Limitations & Future Work

  • APB-V is primarily designed for decoder-only Transformer-based LMMs; it is incompatible with convolutional or non-standard architectures.
  • The method depends on multi-GPU inference and degrades to FlashAttn on a single GPU, making it less suitable for resource-constrained deployments.
  • The focus is on TTFT/prefill time for long-video applications (e.g., surveillance, autonomous driving); benefits for multi-turn interaction or decoding phases require further analysis.
  • Passing and anchor lengths remain hyperparameters. Performance drops when passing length is too small, indicating a frontier between compression and evidence retention.
  • vs FlashAttn / ZigZagRing: FlashAttn is single-GPU exact; ZigZagRing is exact sequence parallelism. APB-V trades exactness for better scalability.

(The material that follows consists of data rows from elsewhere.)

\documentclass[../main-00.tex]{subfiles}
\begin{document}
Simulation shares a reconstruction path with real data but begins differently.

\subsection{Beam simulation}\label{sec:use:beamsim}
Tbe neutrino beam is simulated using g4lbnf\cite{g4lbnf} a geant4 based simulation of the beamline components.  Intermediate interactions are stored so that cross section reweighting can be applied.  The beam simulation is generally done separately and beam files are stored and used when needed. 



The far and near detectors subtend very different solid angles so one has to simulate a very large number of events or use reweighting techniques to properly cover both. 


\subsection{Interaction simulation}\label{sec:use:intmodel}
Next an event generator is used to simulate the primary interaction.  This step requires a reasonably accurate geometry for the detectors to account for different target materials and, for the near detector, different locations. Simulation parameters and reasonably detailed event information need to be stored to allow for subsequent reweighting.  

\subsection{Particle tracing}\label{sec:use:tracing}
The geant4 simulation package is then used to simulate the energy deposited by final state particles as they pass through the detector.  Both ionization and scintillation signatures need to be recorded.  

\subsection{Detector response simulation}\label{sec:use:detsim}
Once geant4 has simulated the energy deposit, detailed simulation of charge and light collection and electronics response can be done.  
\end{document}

  • vs SlowFast / Token Pruning: SlowFast speeds up by reducing visual tokens but loses fine-grained evidence. Ours is better for precise retrieval in long-video QA.

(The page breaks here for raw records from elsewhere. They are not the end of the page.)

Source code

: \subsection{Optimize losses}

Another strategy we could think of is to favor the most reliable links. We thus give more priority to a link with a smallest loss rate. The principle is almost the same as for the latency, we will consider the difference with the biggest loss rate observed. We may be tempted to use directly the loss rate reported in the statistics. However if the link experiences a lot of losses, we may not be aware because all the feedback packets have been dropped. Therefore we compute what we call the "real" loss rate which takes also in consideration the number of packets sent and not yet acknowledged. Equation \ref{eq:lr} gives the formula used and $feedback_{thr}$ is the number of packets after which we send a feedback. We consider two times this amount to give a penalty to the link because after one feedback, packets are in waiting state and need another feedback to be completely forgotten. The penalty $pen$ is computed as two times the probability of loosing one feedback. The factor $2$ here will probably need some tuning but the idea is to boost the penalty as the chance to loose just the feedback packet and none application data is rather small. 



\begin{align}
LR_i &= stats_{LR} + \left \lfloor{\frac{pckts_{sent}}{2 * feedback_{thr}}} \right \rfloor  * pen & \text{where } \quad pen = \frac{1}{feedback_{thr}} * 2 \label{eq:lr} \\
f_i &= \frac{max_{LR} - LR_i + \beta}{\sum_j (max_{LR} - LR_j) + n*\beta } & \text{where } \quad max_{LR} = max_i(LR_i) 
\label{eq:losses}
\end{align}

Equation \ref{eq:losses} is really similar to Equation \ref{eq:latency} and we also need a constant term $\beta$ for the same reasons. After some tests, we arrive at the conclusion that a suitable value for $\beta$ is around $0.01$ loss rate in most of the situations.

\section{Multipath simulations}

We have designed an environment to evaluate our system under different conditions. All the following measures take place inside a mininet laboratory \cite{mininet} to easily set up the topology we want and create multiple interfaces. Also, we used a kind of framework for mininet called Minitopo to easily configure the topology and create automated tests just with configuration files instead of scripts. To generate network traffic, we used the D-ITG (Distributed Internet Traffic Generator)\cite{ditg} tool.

  • vs StarAttn: StarAttn avoids inter-host communication but lacks long-range dependencies; APB-V preserves compressed communication to allow key KV transmission.
  • Insight: The core of long-context multimodal reasoning is not just reducing tokens, but allowing "remote evidence relevant to the query" to flow across devices at low cost.

Rating

  • Novelty: ⭐⭐⭐⭐ Combining approximate attention with sequence parallelism is not brand new, but the systematic design for long-video LMMs is solid.
  • Experimental Thoroughness: ⭐⭐⭐⭐⭐ Covers two benchmarks, three LMMs, multiple resolutions/frames/hosts, and extensive ablations.
  • Writing Quality: ⭐⭐⭐⭐ Clear architectural diagrams and system breakdowns, though notation is dense in places.
  • Value: ⭐⭐⭐⭐⭐ highly practical for multi-GPU long-video LMM deployment, particularly for TTFT acceleration of high-resolution, long-frame sequences.